Torp is set in Vancouver during the 1970s. The idea for it goes back to when Mirolla was working on his master’s degree in creative writing at the University of British Columbia.

The book is part mystery, love story with political and philosophical elements, and it centres on a couple and a student they become involved with ... who may or may not be terrorist.

There is also a crazy landlord.

Mirolla writes in two voices, first Nicole di Orio and then her husband Giulio, alternating chapter by chapter.

“Structure to me is one of the most important things. The way the book is put together, the points of view you’re going to take is just as important as the actual story,” he said. “I think you have to be innovative in your structure. (Writers) who have been doing that over the last century have turned fiction on its head. If you ignore it, you’re not true to the craft.”

Torp is Mirolla’s third novel. The first, Berlin, won the 2010 Bressani Prize and his second, The Facility, is a futuristic look into a cloning facility that produced a string of Mussolinis.
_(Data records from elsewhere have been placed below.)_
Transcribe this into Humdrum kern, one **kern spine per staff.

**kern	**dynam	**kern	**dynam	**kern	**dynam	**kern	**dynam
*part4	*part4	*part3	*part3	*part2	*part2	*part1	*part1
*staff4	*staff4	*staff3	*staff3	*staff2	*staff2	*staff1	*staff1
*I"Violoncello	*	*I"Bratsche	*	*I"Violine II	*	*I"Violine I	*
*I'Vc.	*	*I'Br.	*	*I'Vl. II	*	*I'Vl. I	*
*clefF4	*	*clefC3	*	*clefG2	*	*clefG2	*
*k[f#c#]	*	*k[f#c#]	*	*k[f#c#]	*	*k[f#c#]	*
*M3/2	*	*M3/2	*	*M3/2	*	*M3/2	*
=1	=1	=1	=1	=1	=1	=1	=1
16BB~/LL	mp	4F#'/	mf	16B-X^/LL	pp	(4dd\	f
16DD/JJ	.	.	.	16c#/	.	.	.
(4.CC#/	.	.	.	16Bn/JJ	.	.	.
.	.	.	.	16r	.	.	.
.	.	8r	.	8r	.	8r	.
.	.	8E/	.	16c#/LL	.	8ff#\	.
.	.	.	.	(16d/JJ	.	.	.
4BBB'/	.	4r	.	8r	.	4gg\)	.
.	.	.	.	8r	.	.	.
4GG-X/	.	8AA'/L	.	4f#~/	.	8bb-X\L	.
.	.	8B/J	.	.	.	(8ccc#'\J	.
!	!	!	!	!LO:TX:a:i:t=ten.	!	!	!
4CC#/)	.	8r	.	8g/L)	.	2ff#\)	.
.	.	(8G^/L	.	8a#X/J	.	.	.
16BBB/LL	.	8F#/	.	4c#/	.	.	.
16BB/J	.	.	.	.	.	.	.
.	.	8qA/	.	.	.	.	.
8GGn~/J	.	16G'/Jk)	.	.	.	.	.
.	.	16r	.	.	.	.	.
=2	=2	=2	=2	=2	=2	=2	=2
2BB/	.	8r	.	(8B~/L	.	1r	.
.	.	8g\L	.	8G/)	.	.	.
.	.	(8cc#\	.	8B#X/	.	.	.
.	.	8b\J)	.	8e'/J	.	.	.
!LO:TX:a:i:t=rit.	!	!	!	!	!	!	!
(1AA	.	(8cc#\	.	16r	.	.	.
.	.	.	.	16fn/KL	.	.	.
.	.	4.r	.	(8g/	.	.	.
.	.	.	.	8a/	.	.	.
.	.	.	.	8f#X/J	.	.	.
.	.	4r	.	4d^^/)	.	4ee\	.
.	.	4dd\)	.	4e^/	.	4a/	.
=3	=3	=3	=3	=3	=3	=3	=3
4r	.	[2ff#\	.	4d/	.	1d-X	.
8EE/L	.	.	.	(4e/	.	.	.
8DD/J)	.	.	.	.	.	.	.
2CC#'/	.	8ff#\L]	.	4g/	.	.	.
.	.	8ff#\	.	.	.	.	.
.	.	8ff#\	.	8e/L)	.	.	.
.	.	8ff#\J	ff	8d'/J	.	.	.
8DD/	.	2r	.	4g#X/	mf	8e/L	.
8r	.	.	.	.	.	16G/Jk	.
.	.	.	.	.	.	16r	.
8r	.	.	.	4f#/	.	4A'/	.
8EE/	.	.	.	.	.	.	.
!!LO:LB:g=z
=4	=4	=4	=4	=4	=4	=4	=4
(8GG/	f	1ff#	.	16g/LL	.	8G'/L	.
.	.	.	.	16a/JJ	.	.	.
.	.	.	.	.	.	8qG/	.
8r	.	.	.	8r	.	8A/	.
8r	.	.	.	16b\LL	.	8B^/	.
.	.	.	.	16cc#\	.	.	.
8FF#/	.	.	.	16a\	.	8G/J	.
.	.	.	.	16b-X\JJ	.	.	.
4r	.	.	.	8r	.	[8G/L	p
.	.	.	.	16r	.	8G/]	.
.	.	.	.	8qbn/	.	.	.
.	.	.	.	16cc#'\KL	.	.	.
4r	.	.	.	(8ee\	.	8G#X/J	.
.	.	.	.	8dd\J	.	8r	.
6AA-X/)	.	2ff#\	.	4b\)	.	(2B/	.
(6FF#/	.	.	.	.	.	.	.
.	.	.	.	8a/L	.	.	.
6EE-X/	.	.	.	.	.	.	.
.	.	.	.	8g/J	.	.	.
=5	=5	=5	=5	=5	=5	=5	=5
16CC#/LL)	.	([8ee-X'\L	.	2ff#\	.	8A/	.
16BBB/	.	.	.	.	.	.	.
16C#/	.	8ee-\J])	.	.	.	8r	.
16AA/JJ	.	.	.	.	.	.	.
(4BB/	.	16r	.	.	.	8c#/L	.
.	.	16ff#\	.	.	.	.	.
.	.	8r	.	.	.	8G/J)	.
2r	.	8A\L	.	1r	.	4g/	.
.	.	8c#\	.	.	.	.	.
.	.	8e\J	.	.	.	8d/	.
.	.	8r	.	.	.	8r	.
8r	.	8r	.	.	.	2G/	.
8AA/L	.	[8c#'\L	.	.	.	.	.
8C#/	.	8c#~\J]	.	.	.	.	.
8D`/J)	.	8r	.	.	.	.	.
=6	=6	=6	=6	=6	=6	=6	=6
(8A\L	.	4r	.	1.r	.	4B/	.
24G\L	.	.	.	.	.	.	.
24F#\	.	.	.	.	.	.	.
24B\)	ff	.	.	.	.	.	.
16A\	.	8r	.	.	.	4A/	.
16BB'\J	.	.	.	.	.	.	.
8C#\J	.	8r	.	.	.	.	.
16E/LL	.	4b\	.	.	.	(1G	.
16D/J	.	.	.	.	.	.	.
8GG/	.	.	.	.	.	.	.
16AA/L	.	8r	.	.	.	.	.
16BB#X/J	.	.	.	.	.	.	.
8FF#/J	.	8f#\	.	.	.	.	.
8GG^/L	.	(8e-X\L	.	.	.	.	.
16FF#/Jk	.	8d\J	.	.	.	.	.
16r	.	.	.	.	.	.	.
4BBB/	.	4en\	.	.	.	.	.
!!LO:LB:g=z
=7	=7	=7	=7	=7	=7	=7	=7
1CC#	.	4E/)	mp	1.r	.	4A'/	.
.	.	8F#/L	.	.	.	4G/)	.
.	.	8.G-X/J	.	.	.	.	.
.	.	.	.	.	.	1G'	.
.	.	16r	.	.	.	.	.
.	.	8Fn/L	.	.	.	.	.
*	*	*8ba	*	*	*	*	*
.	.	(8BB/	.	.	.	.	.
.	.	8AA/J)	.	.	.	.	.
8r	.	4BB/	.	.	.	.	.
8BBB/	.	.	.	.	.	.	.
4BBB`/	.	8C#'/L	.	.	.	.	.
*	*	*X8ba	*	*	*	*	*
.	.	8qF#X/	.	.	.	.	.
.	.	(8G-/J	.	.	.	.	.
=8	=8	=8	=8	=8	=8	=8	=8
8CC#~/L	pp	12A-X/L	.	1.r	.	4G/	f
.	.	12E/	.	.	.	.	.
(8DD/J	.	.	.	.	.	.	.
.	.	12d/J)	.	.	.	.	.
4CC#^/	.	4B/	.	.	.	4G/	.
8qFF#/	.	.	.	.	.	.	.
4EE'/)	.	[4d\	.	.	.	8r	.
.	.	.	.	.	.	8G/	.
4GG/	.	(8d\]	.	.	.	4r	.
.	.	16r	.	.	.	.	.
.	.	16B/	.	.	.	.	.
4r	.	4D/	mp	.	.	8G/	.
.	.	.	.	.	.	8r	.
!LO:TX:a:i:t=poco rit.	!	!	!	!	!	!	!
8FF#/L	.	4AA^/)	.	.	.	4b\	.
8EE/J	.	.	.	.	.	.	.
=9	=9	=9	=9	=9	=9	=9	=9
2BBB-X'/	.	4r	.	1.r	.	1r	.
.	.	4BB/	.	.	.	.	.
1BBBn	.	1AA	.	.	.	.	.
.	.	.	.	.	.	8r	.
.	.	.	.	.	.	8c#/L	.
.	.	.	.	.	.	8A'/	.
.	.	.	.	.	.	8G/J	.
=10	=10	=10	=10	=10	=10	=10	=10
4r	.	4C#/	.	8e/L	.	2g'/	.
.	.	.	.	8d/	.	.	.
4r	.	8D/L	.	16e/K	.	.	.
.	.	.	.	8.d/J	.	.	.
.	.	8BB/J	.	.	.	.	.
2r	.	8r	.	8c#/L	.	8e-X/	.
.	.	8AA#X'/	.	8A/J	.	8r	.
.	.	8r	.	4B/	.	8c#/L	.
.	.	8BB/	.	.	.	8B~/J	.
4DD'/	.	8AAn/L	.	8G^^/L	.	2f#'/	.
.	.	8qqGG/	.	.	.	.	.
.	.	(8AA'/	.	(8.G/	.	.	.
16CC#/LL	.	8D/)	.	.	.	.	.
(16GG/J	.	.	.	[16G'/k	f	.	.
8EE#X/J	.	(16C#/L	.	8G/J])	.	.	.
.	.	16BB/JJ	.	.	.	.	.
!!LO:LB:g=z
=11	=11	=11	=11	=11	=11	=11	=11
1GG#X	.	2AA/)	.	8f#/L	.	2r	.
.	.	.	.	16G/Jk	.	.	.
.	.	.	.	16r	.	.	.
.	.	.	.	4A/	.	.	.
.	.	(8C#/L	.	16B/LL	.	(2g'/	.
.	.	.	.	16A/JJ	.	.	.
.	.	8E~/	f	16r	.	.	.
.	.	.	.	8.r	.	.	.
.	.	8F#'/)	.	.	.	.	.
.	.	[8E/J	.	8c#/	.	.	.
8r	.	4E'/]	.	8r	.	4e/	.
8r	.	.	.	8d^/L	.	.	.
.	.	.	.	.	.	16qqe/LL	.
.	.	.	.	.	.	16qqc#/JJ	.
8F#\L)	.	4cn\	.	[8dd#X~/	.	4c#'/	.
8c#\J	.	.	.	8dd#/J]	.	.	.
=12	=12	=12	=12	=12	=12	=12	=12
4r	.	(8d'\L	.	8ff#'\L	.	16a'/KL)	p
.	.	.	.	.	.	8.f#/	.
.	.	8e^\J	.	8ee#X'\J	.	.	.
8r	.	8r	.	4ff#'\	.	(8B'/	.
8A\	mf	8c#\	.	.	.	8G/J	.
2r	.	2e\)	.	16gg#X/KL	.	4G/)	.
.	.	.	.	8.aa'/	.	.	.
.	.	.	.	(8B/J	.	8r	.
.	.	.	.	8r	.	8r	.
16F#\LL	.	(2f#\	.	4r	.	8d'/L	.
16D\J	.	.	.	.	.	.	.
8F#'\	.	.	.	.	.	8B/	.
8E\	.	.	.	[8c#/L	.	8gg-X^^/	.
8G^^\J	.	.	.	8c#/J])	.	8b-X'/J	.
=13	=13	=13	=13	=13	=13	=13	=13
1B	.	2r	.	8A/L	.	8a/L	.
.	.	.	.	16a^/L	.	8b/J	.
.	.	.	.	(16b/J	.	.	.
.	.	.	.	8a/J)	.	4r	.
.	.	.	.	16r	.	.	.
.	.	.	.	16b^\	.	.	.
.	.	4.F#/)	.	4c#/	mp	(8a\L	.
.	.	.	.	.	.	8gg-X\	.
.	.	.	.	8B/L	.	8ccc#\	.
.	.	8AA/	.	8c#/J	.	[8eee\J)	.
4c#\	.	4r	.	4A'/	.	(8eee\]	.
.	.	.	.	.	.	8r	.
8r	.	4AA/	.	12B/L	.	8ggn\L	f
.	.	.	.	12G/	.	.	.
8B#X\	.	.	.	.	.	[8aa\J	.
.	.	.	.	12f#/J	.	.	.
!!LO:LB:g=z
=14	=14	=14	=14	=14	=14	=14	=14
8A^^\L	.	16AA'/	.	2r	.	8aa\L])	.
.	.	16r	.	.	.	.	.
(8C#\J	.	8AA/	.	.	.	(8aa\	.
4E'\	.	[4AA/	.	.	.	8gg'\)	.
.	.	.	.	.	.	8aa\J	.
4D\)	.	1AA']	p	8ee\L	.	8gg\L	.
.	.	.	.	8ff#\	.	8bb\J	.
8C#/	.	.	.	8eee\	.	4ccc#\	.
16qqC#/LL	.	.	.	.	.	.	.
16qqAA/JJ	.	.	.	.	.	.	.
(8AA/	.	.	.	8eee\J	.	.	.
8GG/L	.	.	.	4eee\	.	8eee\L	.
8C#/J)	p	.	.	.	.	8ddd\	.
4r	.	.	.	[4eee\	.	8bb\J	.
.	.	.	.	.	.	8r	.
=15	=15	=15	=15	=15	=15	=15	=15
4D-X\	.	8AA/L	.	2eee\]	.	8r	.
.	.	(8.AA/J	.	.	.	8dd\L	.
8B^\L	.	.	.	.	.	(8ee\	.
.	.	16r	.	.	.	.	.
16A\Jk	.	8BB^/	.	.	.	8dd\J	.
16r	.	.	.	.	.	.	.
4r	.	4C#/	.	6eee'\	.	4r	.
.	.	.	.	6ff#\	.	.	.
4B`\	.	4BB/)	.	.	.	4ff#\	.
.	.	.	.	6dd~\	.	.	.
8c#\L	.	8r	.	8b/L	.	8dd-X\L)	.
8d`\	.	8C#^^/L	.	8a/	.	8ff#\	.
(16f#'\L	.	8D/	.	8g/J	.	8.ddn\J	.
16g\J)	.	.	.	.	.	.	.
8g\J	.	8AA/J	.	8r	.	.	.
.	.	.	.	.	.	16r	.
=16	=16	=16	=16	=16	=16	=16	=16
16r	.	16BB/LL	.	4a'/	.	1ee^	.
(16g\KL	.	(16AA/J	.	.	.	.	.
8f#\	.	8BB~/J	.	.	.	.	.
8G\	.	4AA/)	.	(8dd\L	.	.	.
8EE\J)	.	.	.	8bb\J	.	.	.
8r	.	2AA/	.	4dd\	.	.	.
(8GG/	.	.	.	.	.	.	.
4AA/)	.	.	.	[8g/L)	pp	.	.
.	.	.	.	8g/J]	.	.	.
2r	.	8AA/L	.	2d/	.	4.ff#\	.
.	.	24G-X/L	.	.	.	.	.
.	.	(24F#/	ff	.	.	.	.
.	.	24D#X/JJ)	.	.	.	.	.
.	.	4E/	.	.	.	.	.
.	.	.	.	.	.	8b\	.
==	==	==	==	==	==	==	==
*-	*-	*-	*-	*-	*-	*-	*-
He has 10 publication credits to his name, running the gamut from a poetry collection The House on 14th Avenue, which won the 2014 Bressani Prize, to short stories.

A Theory of Discontinuous Existence was selected for The Journey Prize Anthology of the year’s 10 best short stories while The Sand Flea was a first-prize winner at the 2006 Arkansas College Media Association Convention and was nominated for the US Pushcart Prize.
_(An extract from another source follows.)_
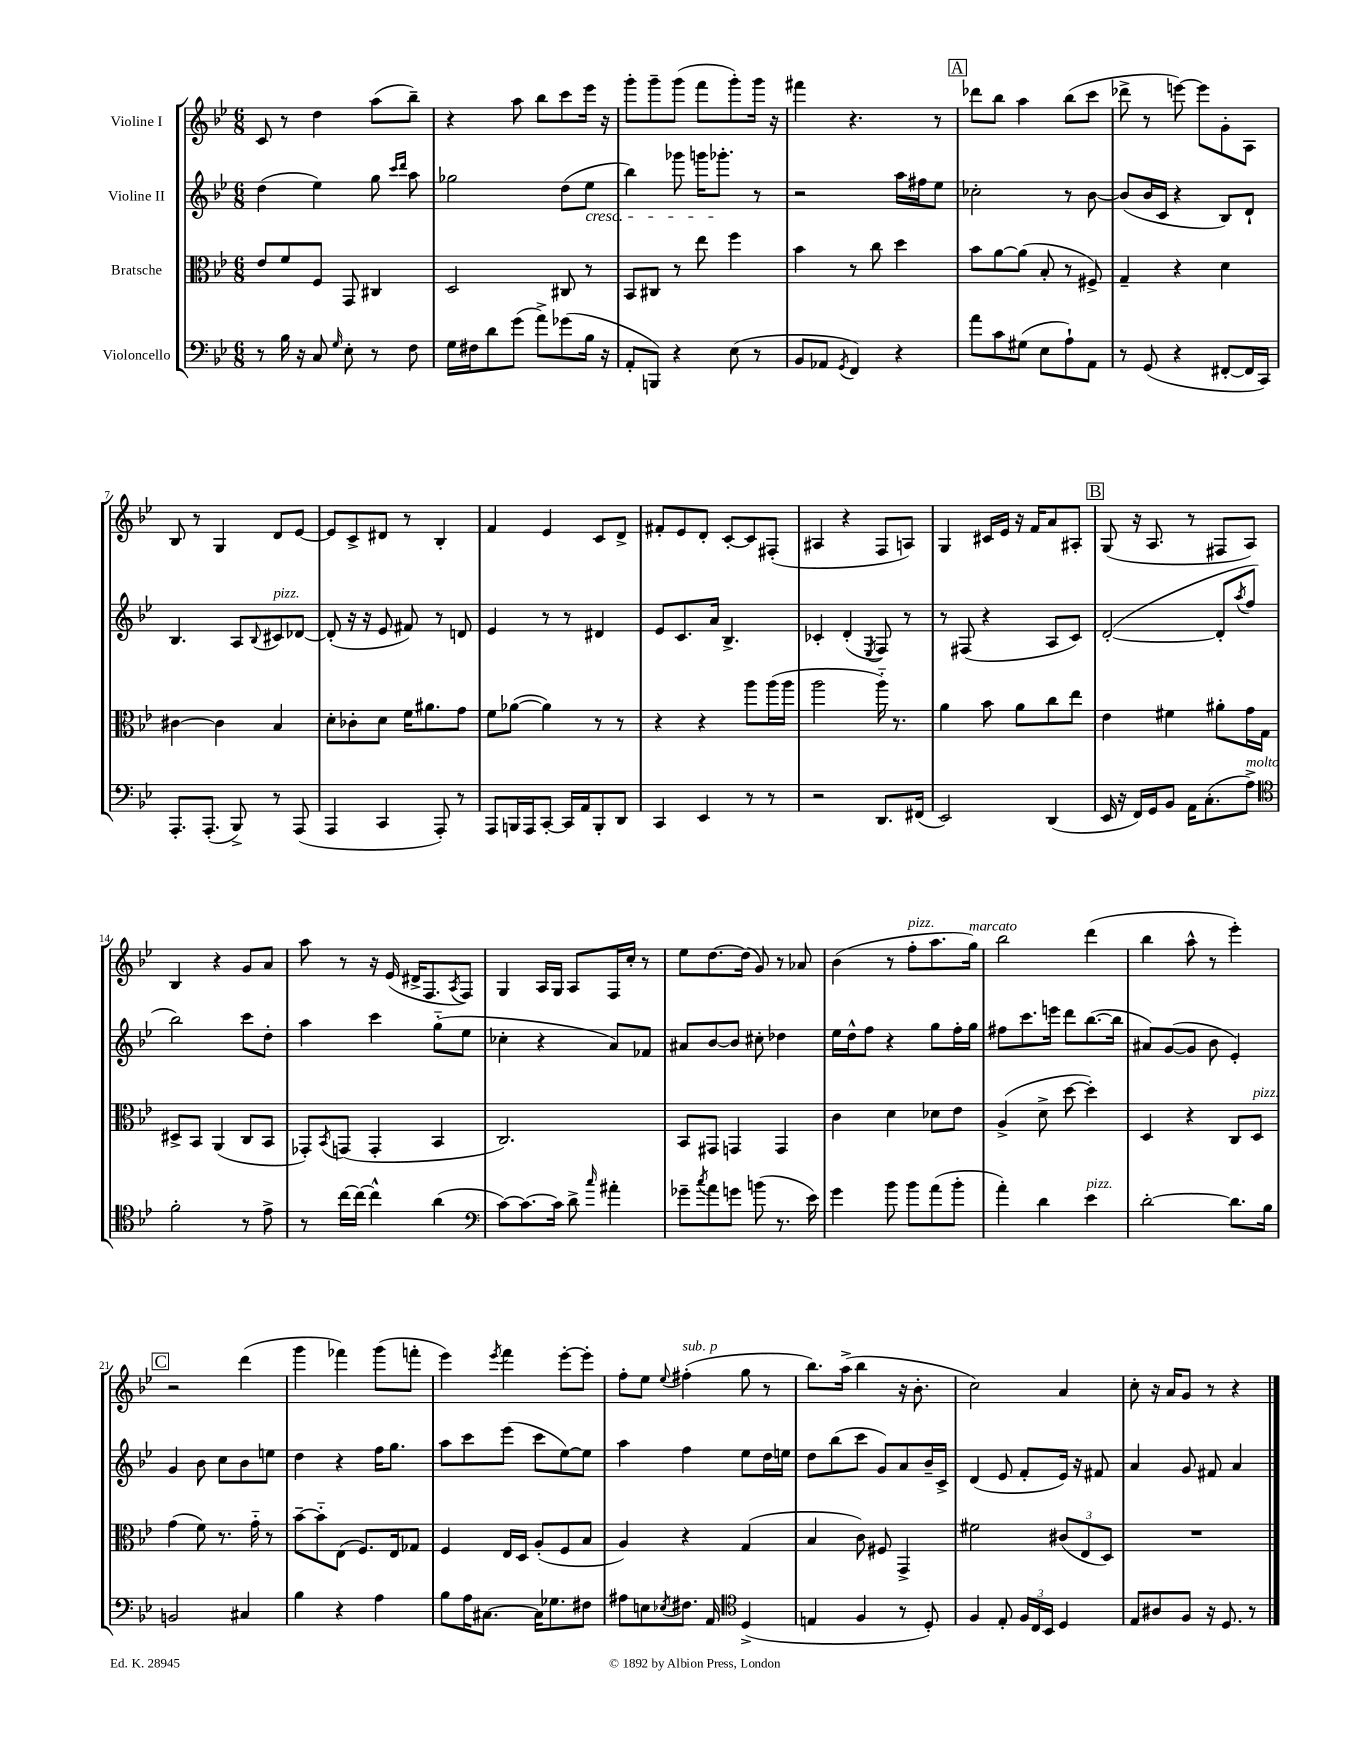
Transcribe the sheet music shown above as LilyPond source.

He has also written three plays which were produced professionally as well as a couple of feature-film scripts. He has recently completed a collection of poetry which he is in the process of sending out for publication and is working on a novel that he began in the mid-1990s.

When Mirolla is not writing, he works at one of the top literary presses in Canada. He is publisher and editor-in-chief at Guernica Editions, which publishes approximately 30 books each year and also has imprint called MiroLand for more popular material such as memoirs, how-to books, and last year, a graphic novel, were published for a total of 10 books.

Mirolla doesn’t publish his own books, preferring to keep the two separate.

Torp was published by Linda Leith Publishing in Quebec.

Mirolla's interest in writing goes back to grade school when he would create what he calls “little stories."

In high school, he had several teachers who allowed him to write short stories for his assignments.

At McGill University, he did a year of chemistry, physics and math before becoming bored with it and switching his major to English.

He met his wife, Jackie, while at McGill and the two will mark their 45th wedding anniversary next February. They have two adult children and four grandchildren.

Mirolla was born in Italy, the middle child of three boys, and came to Canada when he was five years old. He was raised in Montreal.

He will be talking about his book and doing a reading Thursday at Unity Market Cafe & Studios, located at 25 Toronto St., beginning 7 p.m.